The journey began with T3p, a small RNA molecule detected in breast cancer but not in normal tissue. When it was first described in 2018, it stood out as unusual. That initial finding launched a six-year effort to systematically identify similar orphan non-coding RNAs (oncRNAs) across major cancer types, determine which ones actively contribute to disease, and test whether they could help monitor patients using simple blood tests.
In our newly published study, we describe how this work progressed from analyzing large cancer genome datasets to developing machine learning models, conducting large-scale functional experiments in mice, and ultimately confirming the clinical relevance of these RNAs in nearly 200 breast cancer patients using blood samples.
Cancer-Specific OncRNAs Are Widespread
One of the first major discoveries was that this phenomenon was not limited to breast cancer. By examining small RNA sequencing data from The Cancer Genome Atlas across 32 different cancer types, we identified approximately 260,000 cancer-specific small RNAs. We refer to these molecules as oncRNAs, and they were present across every cancer type analyzed.
Their distribution was not random. Each cancer type displayed its own distinct oncRNA expression pattern. Lung cancers, for example, showed a different set of oncRNAs compared with breast cancers. Using these patterns, machine learning models were able to classify cancer types with 90.9% accuracy. When tested in a separate group of 938 tumors, classification accuracy remained high at 82.1%.
Differences also emerged within individual cancers. Basal breast tumors showed oncRNA patterns distinct from luminal tumors, suggesting additional subtypes that may not yet be fully defined. These findings indicate that oncRNAs reflect fundamental aspects of cancer cell state. Patterns of oncRNA presence and absence function as "digital molecular barcodes" that capture cancer identity at multiple levels, including tumor type, subtype, and cellular state.
Some OncRNAs Actively Drive Tumor Growth
Although oncRNAs serve as powerful biomarkers, we also wanted to understand whether some of them directly influence cancer progression. Specifically, we asked whether cancer cells could use these newly emerged RNA molecules to activate oncogenic pathways.

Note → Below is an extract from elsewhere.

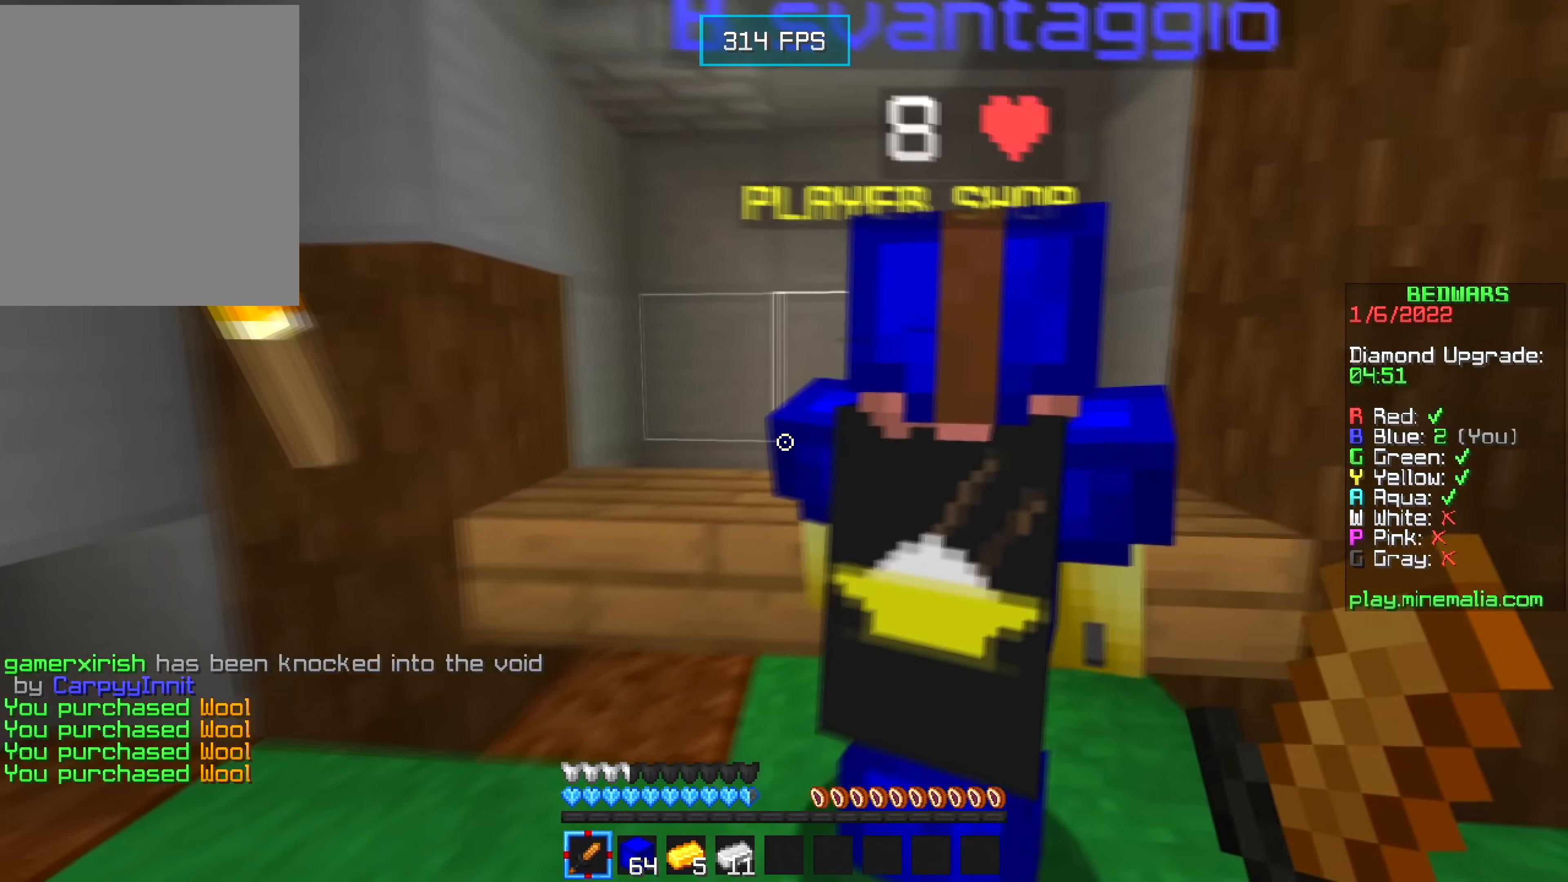
{"keys": [], "mouse": [], "events": [[216, "w", "up"], [266, "a", "up"], [350, "mouse_right", "down"], [433, "mouse_right", "up"]]}
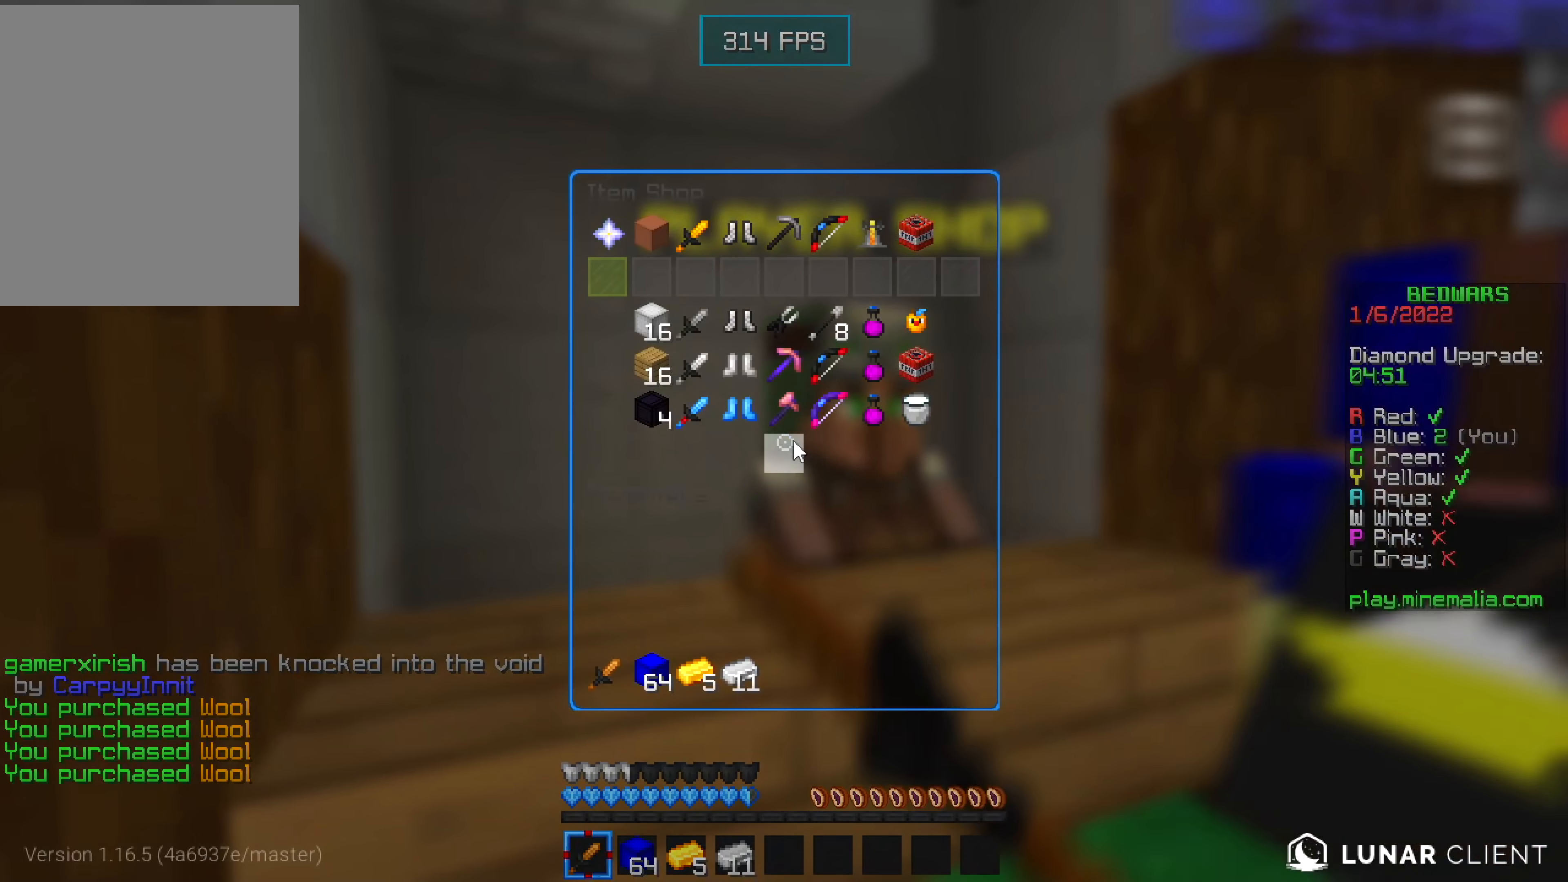
{"keys": [], "mouse": [], "events": []}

To test this, we created screening libraries containing about 400 oncRNAs from breast, colon, lung, and prostate tumors. These RNAs were introduced into cancer cells using lentiviral vectors. In half of the cases, we increased oncRNA expression. In the other half, we reduced expression using "Tough Decoy" constructs. The modified cells were then implanted into mice to determine which oncRNAs enhanced tumor growth.
Roughly 5% of the oncRNAs produced clear biological effects in xenograft mouse models. Two breast cancer oncRNAs were examined more closely. One triggered epithelial-mesenchymal transition, an essential step in cancer progression and metastasis. The other activated E2F target genes, promoting cell proliferation. Both significantly accelerated tumor growth and increased metastatic colonization in independent cell line models.
When we examined patient tumor data, we found that tumors expressing these same oncRNAs displayed similar pathway changes. Observing consistent biological patterns in TCGA samples and experimental models strengthened our confidence in the findings.
Cancer Cells Release OncRNAs Into the Bloodstream
Perhaps the most clinically important discovery was that cancer cells actively release many of these oncRNAs into the bloodstream. Tracking these circulating RNAs provides insight into how patients are responding to treatment.
We analyzed cell-free RNA from 25 cancer cell lines across 9 tissue types and found that about 30% of oncRNAs are actively secreted. To confirm their clinical relevance, we studied serum samples from 192 breast cancer patients enrolled in the I-SPY 2 neoadjuvant chemotherapy trial. Blood samples were collected before and after treatment, and we calculated the change in total oncRNA burden (ΔoncRNA below).
That single measurement proved highly informative. Patients with high residual oncRNA levels after chemotherapy had nearly 4-fold worse overall survival. This association remained significant even after accounting for standard clinical indicators such as pathologic complete response and residual cancer burden.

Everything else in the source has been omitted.